2021-06-14T15:04:10.521Z INFO rest/dequeue_nodes.go:577 key: admin/default-tkgm-workload-lb--default-nginx-svc, msg: creating/updating VirtualService cache, method: POST
2021-06-14T15:04:10.521Z INFO rest/avi_obj_vs.go:374 key:admin/default-tkgm-workload-lb--default-nginx-svc, msg: Service Metadata: {"namespace_ingress_name":null,"ingress_name":"","namespace":"","hostnames":null,"namespace_svc_name":["default/nginx-svc"],"crd_status":{"type":"","value":"","status":""},"pool_ratio":0,"passthrough_parent_ref":"","passthrough_child_ref":"","gateway":""}
2021-06-14T15:04:10.521Z INFO rest/avi_obj_vs.go:396 key: admin/default-tkgm-workload-lb--default-nginx-svc, msg: updated vsvip to the cache: 10.35.13.192
2021-06-14T15:04:10.521Z WARN status/svc_status.go:37 Service hostname not found for service [default/nginx-svc] status update
2021-06-14T15:04:10.536Z INFO status/svc_status.go:83 key: admin/default-tkgm-workload-lb--default-nginx-svc, msg: Successfully updated the status of serviceLB: default/nginx-svc old: [] new [{IP:10.35.13.192 Hostname:}]
.
.
.

And of course, if all has gone as expected, one should be able to observe the Service Engines being deployed in the vSphere UI, and on logging into the NSX ALB management portal, we should see the Virtual Service on appear. Here is a view taken from the Applications > Dashboard:

This is the Applications > Virtual Services view.
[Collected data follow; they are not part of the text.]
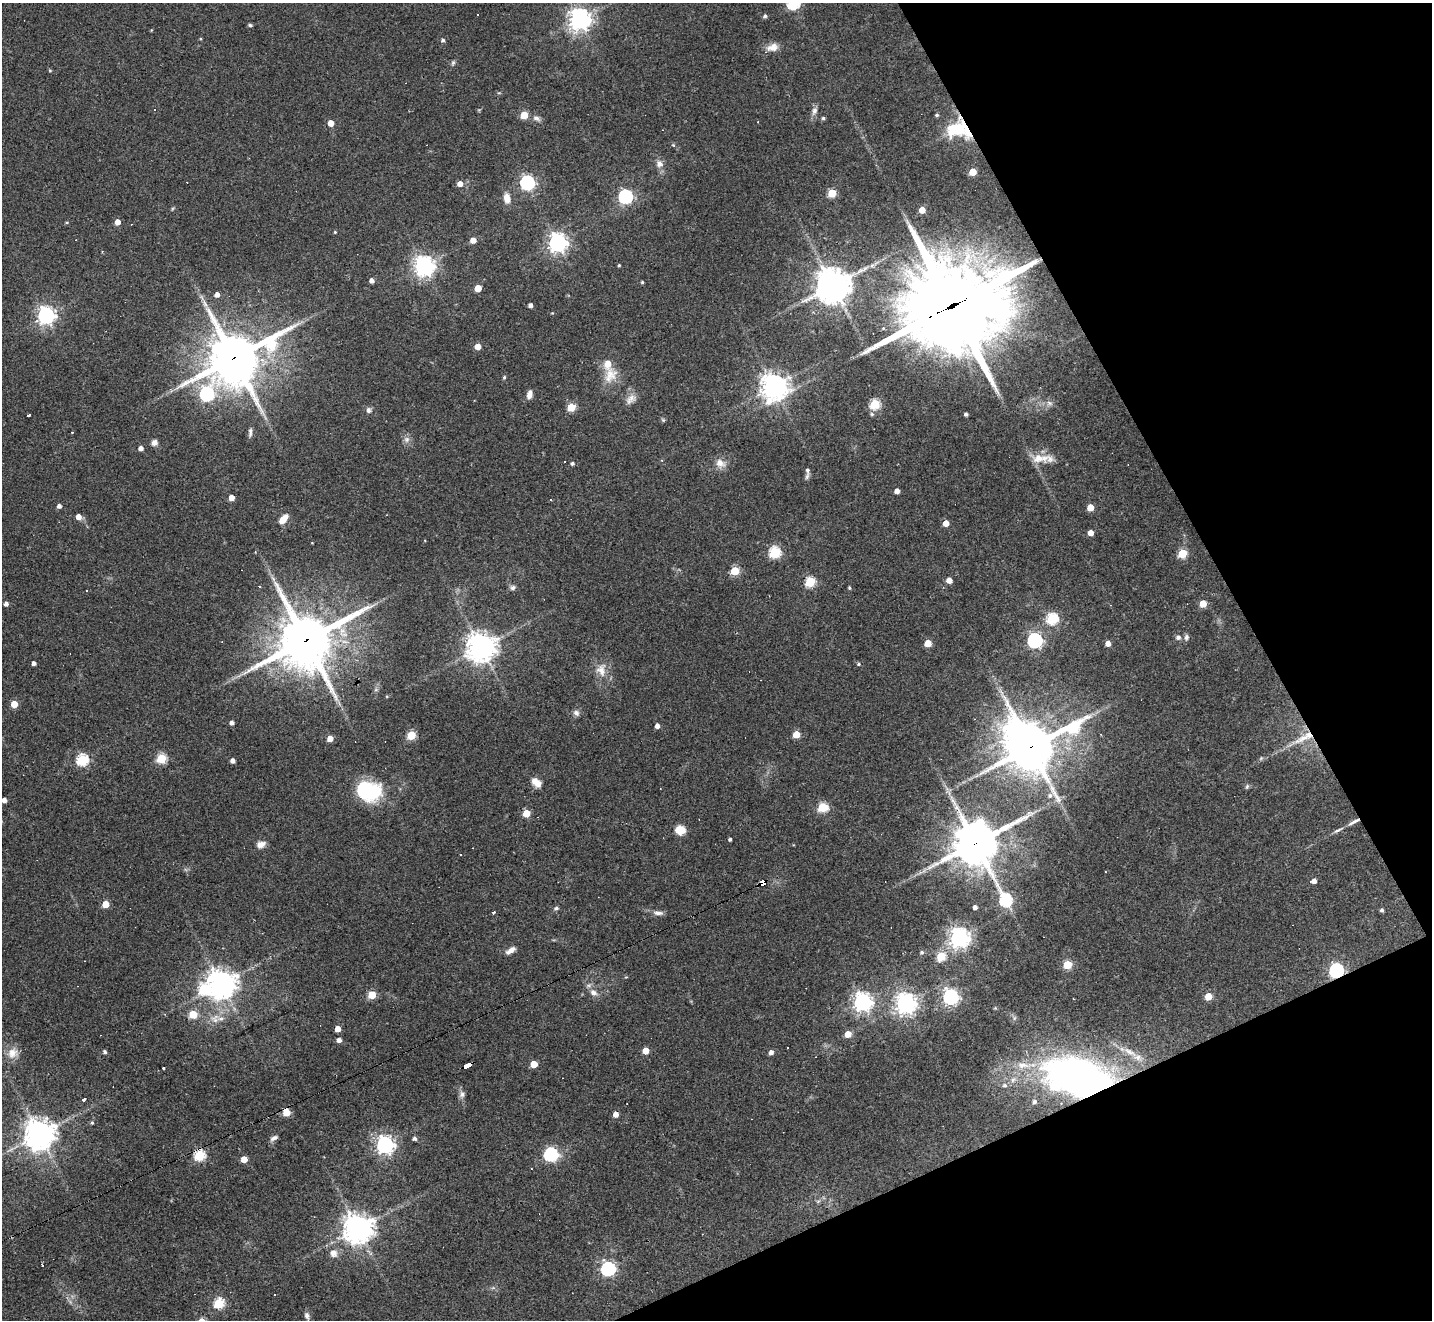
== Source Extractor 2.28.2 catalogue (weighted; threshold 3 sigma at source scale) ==
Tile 12 of 4 x 4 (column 4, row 3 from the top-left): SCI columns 4290-5719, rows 1603-2920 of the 5719 x 5707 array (HDU 1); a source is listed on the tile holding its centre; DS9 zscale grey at full resolution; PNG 1434 x 1322 px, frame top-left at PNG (2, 3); no overlay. Shown black and unused: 22% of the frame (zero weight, under 2 of 3 exposures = <1% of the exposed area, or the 3 px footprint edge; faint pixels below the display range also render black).
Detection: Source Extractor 2.28.2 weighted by HDU 2 'WHT'; one run over the whole footprint, this tile lists its part. Background 0.0432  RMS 0.005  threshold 0.0224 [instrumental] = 3 sigma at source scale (4.5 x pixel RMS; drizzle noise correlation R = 1.50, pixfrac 1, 0.05/0.05 arcsec/px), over >= 5 px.
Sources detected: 208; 1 inside a brighter object's white glare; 13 cosmic-ray / hot-pixel residue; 1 long thin detection or spike segment (spike, bleed or trail) — not listed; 7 inside a brighter listed object's ellipse — not listed separately; the other 186 listed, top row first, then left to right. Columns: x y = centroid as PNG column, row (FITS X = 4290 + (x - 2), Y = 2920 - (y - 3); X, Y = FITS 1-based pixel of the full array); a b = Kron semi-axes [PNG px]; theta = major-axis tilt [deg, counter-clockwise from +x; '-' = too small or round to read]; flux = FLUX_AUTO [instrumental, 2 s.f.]
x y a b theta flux
793 3 6 6 - 68
478 15 3 2 - 0.46
765 16 5 5 - 1.1
580 19 7 7 - 420
250 25 6 4 -3 0.81
443 40 5 4 - 1.1
772 47 16 10 18 4.5
453 63 8 5 63 0.99
50 71 5 3 - 0.48
814 111 12 7 76 2.4
524 115 5 5 - 16
536 118 10 6 -27 1.9
823 118 4 4 - 0.97
331 123 5 4 - 5.5
955 129 25 19 -15 21
673 145 5 4 - 0.59
659 164 11 9 -57 3.1
973 172 5 5 - 11
527 183 6 6 - 120
460 184 5 5 - 3.5
832 193 5 5 - 21
625 196 6 6 - 110
507 198 11 7 -79 5.1
172 209 6 3 71 0.56
922 210 4 4 - 7.9
67 222 5 3 - 0.46
117 222 4 4 - 4.9
335 232 4 4 - 0.55
473 240 5 4 - 4.7
557 242 7 7 - 260
619 265 4 3 - 0.63
424 266 7 7 - 340
372 281 4 4 - 2.4
642 282 4 4 - 0.66
833 285 11 10 - 1000
478 288 5 5 - 11
217 295 4 4 - 2.8
530 305 4 4 - 1.8
951 306 39 29 21 8100
552 313 4 3 - 0.38
46 316 7 6 - 220
271 344 31 14 39 49
478 347 4 4 - 5.7
233 358 15 13 -48 2500
610 375 25 17 64 9.7
504 377 5 4 - 0.75
774 386 9 9 - 540
207 394 18 14 -62 100
529 394 9 6 78 3
631 399 17 10 45 4
1049 403 9 6 -17 1.9
875 404 5 5 - 38
571 407 5 5 - 21
368 410 8 6 -77 1.6
872 414 6 5 - 0.91
966 414 4 3 - 1.2
28 415 3 3 - 6
663 420 6 5 - 0.71
72 432 3 3 - 0.72
250 432 13 5 86 1.6
407 439 9 9 - 2.2
154 442 8 7 - 2.1
141 448 4 4 - 2.7
1038 458 21 13 -3 8
572 463 4 4 - 1.1
720 463 14 11 -38 4.4
807 470 4 3 - 2.1
807 476 9 5 73 1.2
897 491 4 4 - 2.8
232 498 4 4 - 4.7
59 506 4 4 - 1.9
1090 507 5 5 - 9.4
78 517 5 5 - 4.5
283 519 9 5 48 7.2
946 523 4 4 - 6.2
1091 533 4 4 - 4
775 552 6 6 - 49
1182 553 5 5 - 26
735 571 5 5 - 24
273 579 10 4 -57 1.7
949 580 5 4 - 4.9
810 582 5 5 - 40
513 587 7 6 - 1.6
849 588 4 3 - 0.7
6 604 4 4 - 2.1
1203 604 5 5 - 11
1052 619 6 6 - 56
1178 637 8 6 15 1.6
1186 637 8 6 74 1.6
306 640 20 18 32 2700
1035 640 6 6 - 120
928 643 5 5 - 12
1108 643 4 4 - 3.8
481 647 10 9 - 580
34 663 4 4 - 1.9
858 664 5 5 - 0.77
601 670 19 14 -88 7.2
376 690 6 4 -18 0.78
14 704 5 5 - 9.2
576 713 9 7 -47 1.8
232 723 4 4 - 2
657 726 4 4 - 2.6
1074 728 19 8 24 47
1017 733 11 9 -81 520
796 734 5 5 - 12
411 735 5 5 - 27
330 738 4 4 - 6.3
1304 738 37 8 26 10
1030 747 15 14 - 2000
161 758 5 5 - 30
1261 758 6 4 45 0.76
82 760 6 5 - 60
233 761 4 4 - 2.5
536 782 12 8 -46 5.1
1247 786 8 5 63 0.9
368 790 24 18 -14 44
1050 796 6 6 - 1.4
4 800 4 4 - 2.8
823 807 5 5 - 35
526 813 5 5 - 12
1354 822 15 4 29 2.6
680 830 10 9 - 6.6
1338 830 15 4 27 1.7
730 839 3 3 - 1.1
975 843 15 13 26 1900
261 844 11 8 22 3.2
460 855 3 3 - 1.6
1105 871 3 2 - 0.34
1314 881 6 4 8 2.8
763 883 6 4 25 100
1005 900 10 6 -62 74
106 904 5 5 - 11
975 907 4 4 - 1.9
556 908 6 5 - 1.1
1382 910 4 4 - 1.2
493 912 3 3 - 0.95
658 913 14 6 -5 2.5
959 938 7 7 - 340
511 950 14 6 34 3
922 952 5 5 - 1
941 956 5 5 - 24
1067 965 5 5 - 22
1336 970 6 6 - 110
221 984 9 9 - 650
204 989 7 7 - 42
593 993 10 8 -38 3.2
372 995 5 5 - 18
1208 996 5 5 - 11
951 997 6 6 - 160
1073 999 2 2 - 0.42
862 1002 7 7 - 260
905 1003 7 7 - 370
193 1014 5 5 - 21
215 1019 15 12 45 6
338 1029 4 4 - 6
848 1034 5 4 - 7.9
339 1040 5 4 - 2.4
646 1051 5 5 - 9
105 1052 4 4 - 1.3
771 1052 5 4 - 2.2
1130 1052 22 7 -32 5.2
13 1053 16 14 40 5.9
534 1064 5 5 - 12
468 1066 8 4 24 55
163 1068 3 3 - 1.6
1079 1078 61 30 -13 280
1013 1080 10 7 40 2.8
1004 1085 7 6 - 1.6
462 1094 9 8 - 1.9
84 1099 4 3 - 3
1034 1102 6 5 - 1.6
286 1112 5 5 - 13
616 1114 5 4 - 3.9
92 1123 5 4 - 0.76
39 1134 10 10 - 680
274 1138 9 5 27 2
414 1139 4 4 - 1.4
385 1145 7 7 - 220
551 1154 6 6 - 89
200 1155 5 5 - 49
244 1159 5 4 - 7.4
358 1229 9 9 - 690
333 1253 12 11 - 3.9
608 1269 6 6 - 110
219 1303 5 5 - 40
307 1316 9 6 -72 1.8
Overlapping masked pixels (flux is a lower limit): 14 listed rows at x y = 955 129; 951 306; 233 358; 306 640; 1304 738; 1030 747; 1354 822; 975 843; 763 883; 1336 970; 468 1066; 1079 1078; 286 1112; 200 1155
Isophote crosses this tile's border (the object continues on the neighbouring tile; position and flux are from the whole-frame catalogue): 1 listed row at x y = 793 3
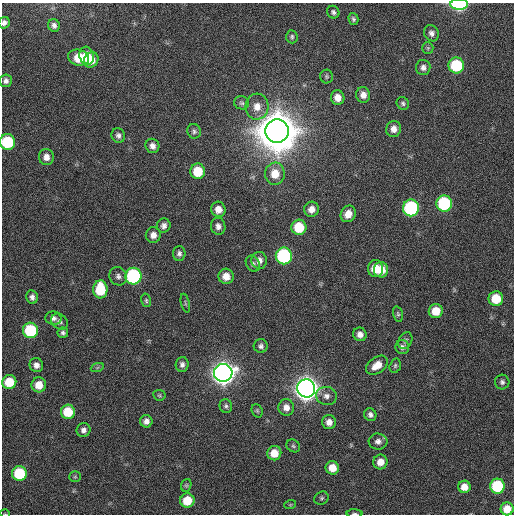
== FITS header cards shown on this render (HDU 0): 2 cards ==
NAXIS1  =                  512 / Axis length
NAXIS2  =                  512 / Axis length

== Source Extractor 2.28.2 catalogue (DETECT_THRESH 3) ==
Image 512 x 512 px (HDU 0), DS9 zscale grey, 1 PNG px = 1 image px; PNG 516 x 516 px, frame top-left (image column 1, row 512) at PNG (2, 3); each listed source drawn as its Kron ellipse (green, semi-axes under 4 px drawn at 4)
Background 96.4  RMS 9.8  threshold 29.4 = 3 sigma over >= 5 px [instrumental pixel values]
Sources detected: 98; all 98 listed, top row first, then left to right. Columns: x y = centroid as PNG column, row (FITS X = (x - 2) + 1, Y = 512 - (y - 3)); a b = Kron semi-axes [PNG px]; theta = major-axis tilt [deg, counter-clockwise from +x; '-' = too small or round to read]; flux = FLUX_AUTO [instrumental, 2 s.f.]
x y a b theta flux
459 4 9 5 0 7.7e+04
333 12 6 6 - 1.6e+03
353 19 6 5 - 1.5e+03
4 23 6 5 - 2.3e+03
54 25 6 6 - 2.5e+03
431 33 8 7 - 2.7e+03
292 37 7 5 -85 1.4e+03
428 48 6 5 - 9.7e+02
87 56 9 7 -75 1.1e+04
78 58 10 8 -13 1.7e+04
91 60 8 7 - 8.8e+03
456 65 8 7 - 4.1e+04
423 67 7 7 - 2.7e+03
327 76 7 6 - 1.3e+03
6 81 6 6 - 2.2e+03
363 95 8 7 - 4.4e+03
338 98 7 6 - 6.1e+03
242 103 7 6 - 1.7e+03
403 103 7 6 - 1.4e+03
257 107 13 11 86 7.9e+03
394 129 8 7 - 4.2e+03
194 131 7 6 - 1.7e+03
277 131 12 11 - 3.7e+06
118 135 7 6 - 2.3e+03
7 142 8 7 - 4.2e+04
152 146 7 7 - 3.3e+03
46 157 8 7 - 4.3e+03
198 171 8 7 - 1.7e+04
275 174 11 10 - 1.1e+04
444 203 8 8 - 6.0e+04
411 208 8 8 - 8.4e+04
218 209 8 7 - 5.6e+03
311 209 7 7 - 5.1e+03
348 214 8 7 - 6.6e+03
164 226 7 6 - 2.7e+03
218 226 8 7 - 3.0e+03
299 227 7 7 - 2.1e+04
153 235 8 7 - 4.5e+03
179 253 7 6 - 2.0e+03
284 256 8 8 - 8.8e+04
259 260 8 7 - 4.0e+03
253 264 8 6 -60 2.0e+03
375 269 8 7 - 1.1e+04
381 270 8 7 - 1.1e+04
118 276 9 8 - 2.8e+03
133 276 8 8 - 9.2e+04
226 276 7 7 - 6.5e+03
100 289 9 7 -89 2.8e+04
32 297 7 6 - 2.4e+03
496 299 7 7 - 1.8e+04
146 300 7 5 -76 1.2e+03
185 303 9 3 -76 8.7e+02
436 311 7 7 - 1.2e+04
398 314 8 4 -76 1.2e+03
53 318 8 6 -14 2.4e+03
59 322 9 7 -41 2.4e+03
30 330 8 7 - 4.8e+04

A really nice view is to return to Dashboard, and instead of View VS List, do a View VS Tree and click on the + sign to expand it. This shows the VS, Pool, the network and the IP addresses of the TKG nodes that are associated with the service. In this case, since it our Nginx application has 3 replicas, we see 3 different nodes displayed.

Our TKG workload cluster is now integrated with the NSX Advanced Load Balancer and it is successfully providing Virtual IP addresses (VIPs) for applications in my TKG cluster that request a Load Balancer service.